▶ **Directions for this task**
Pull out every line of the records that contains the word "nearest", matching case exactly.

▶ **Supplied entries**
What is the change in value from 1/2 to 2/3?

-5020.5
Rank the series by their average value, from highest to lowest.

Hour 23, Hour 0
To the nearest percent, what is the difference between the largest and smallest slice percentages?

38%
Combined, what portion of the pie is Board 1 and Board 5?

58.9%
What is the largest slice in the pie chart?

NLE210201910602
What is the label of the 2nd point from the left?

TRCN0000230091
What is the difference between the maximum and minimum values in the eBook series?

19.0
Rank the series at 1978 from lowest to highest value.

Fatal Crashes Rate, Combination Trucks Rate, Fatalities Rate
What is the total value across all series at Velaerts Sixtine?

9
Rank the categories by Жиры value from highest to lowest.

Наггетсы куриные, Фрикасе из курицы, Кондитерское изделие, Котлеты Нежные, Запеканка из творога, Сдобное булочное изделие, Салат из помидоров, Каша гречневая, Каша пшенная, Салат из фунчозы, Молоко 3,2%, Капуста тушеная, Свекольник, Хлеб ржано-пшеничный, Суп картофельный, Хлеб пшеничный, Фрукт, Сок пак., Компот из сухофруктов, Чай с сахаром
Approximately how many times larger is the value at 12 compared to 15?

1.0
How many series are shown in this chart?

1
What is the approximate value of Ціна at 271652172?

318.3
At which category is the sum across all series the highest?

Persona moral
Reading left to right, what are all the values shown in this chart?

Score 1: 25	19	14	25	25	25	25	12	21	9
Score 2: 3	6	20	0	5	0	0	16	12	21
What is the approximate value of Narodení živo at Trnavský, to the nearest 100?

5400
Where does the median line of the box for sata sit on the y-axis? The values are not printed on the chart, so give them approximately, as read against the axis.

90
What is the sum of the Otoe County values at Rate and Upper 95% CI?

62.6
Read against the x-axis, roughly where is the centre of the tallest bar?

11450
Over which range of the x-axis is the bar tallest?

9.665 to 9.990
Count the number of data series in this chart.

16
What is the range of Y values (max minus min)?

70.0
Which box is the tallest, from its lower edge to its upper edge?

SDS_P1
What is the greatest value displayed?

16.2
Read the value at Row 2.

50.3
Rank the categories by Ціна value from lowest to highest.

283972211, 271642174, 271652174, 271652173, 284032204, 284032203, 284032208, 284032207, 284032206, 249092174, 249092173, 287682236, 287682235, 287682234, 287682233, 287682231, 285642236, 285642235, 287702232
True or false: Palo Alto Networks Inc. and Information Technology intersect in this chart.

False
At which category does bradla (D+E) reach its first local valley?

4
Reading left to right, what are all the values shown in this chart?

▶ **Task output**
To the nearest percent, what is the difference between the largest and smallest slice percentages?
What is the approximate value of Narodení živo at Trnavský, to the nearest 100?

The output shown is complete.